Task to complete →
In the text about David Ainuʻu, with which club did he first play rugby himself?

Supplied text →
_ _ _ _ _ _ _

International career
- Years: Team / Apps / (Points)
- United States U19
- United States U20
- 2018–: United States / 19 / (5)
- Correct as of May 3, 2023

= David Ainuʻu =

United States rugby union player (born 1999)

David Faimafiliotamaʻitaʻi Ainuʻu (born November 20, 1999) is a rugby union player who plays as a prop for Toulouse in France's Top14 and for the United States men's national team. Ainuʻu has also represented the United States with multiple age-grade sides—including the United States national under-20 rugby union team.

==Early life==
David Ainuʻu was born in American Samoa on 20 November 1999. Ainuʻu was first introduced to rugby when he was the water boy for his brother's team. He first played rugby himself with Prairie RFC in Yelm, Washington. Ainuʻu was also selected to play for the Washington Loggers, Rugby Washington's state-level representative side. Ainuʻu attended Capital High School in Olympia, Washington.

_ _ _ _ _ _ _

Data extracts →
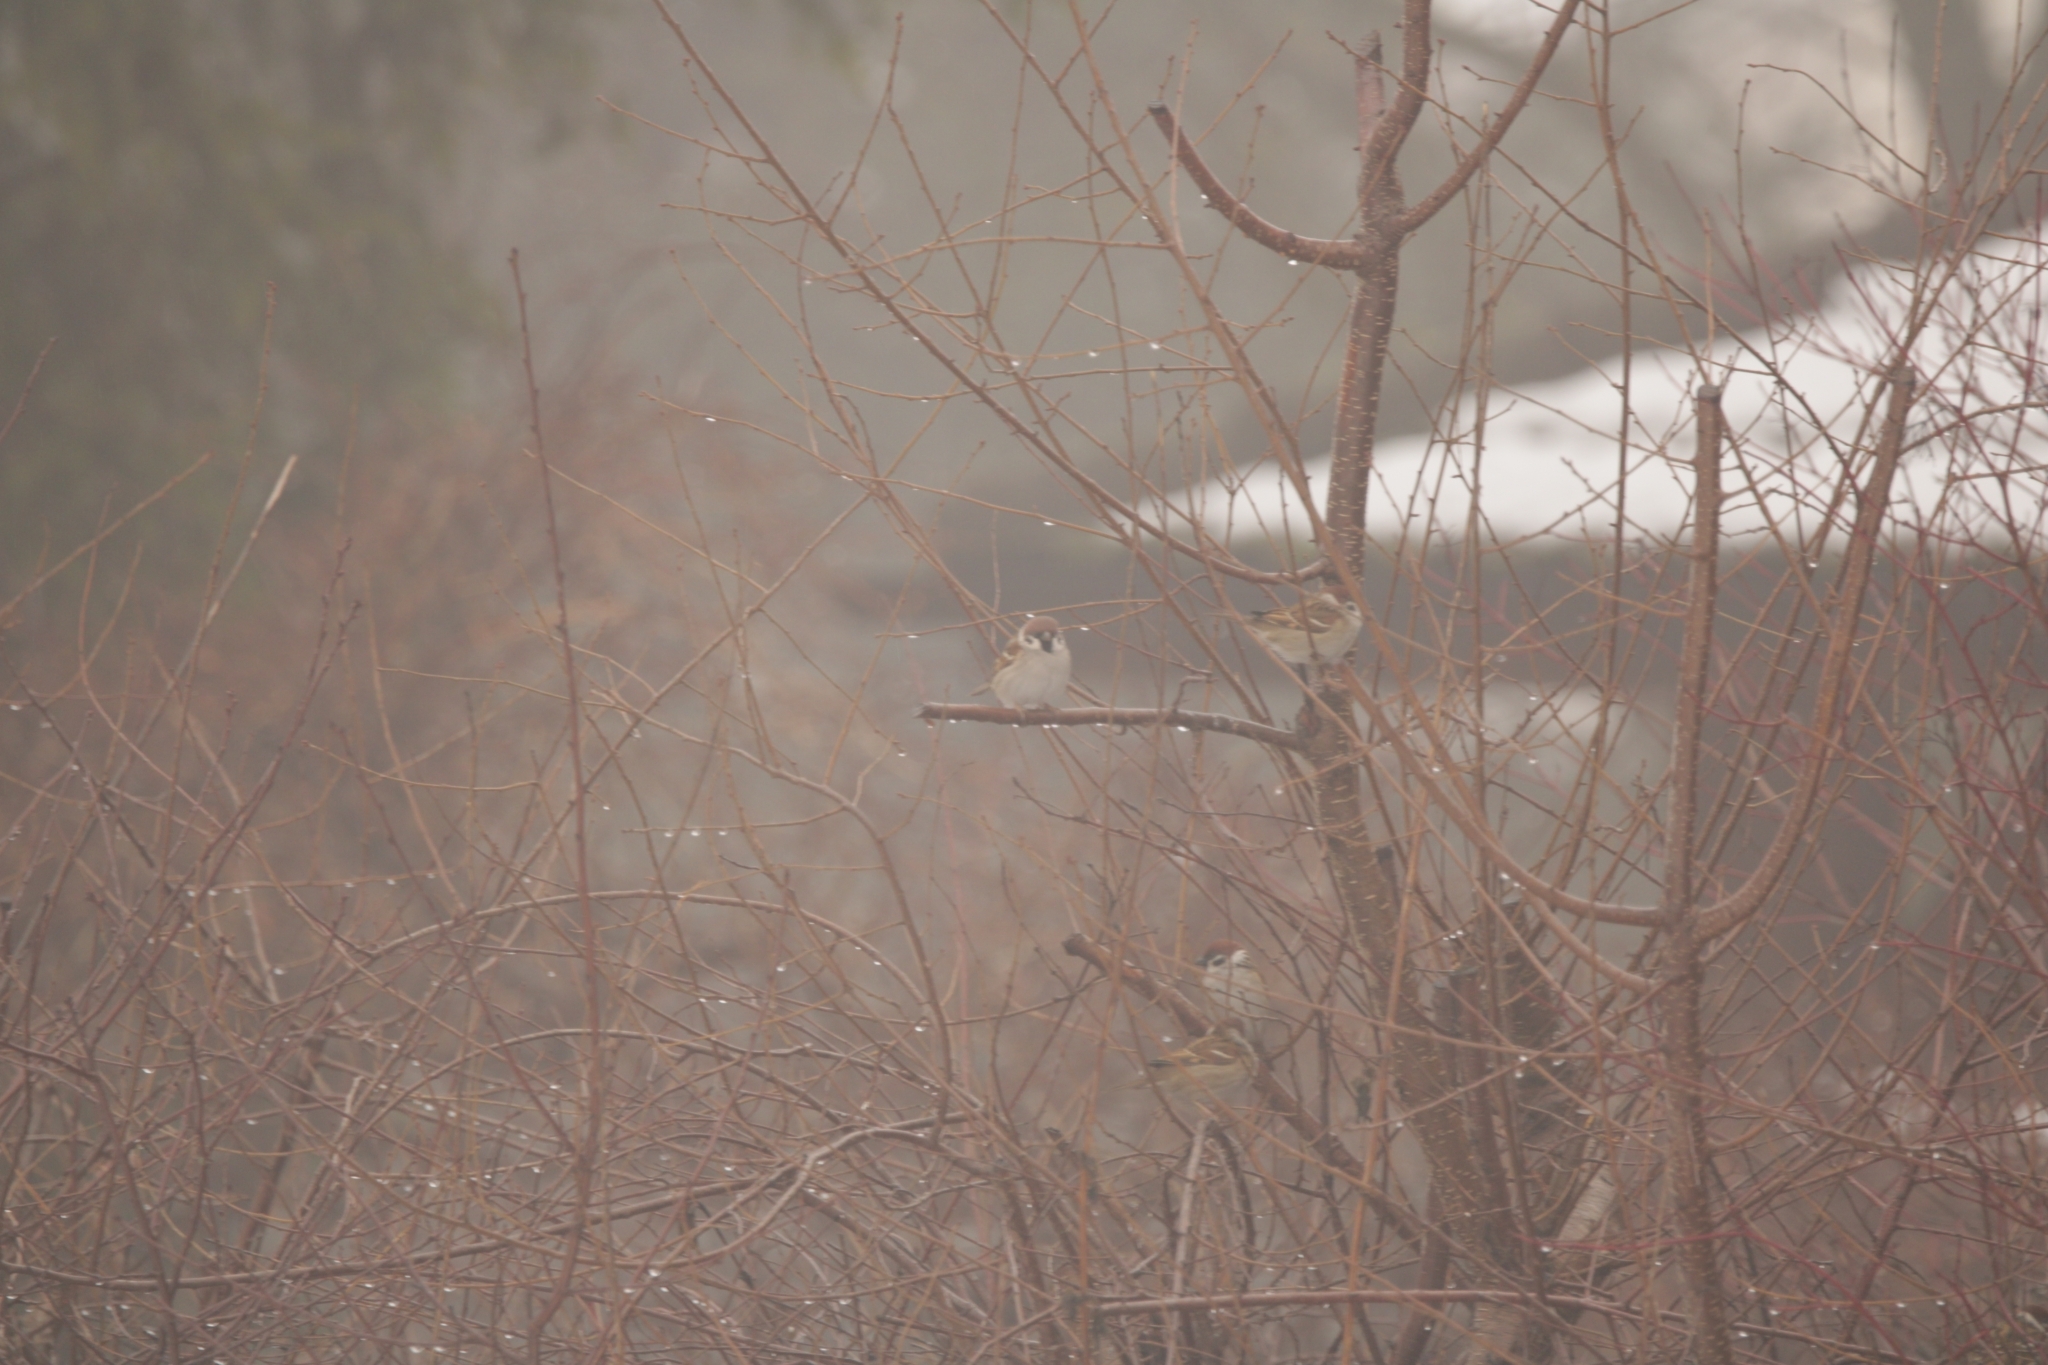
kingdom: Animalia
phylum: Chordata
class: Aves
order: Passeriformes
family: Passeridae
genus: Passer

_ _ _ _ _ _ _

Task output →
Prairie RFC in Yelm, Washington.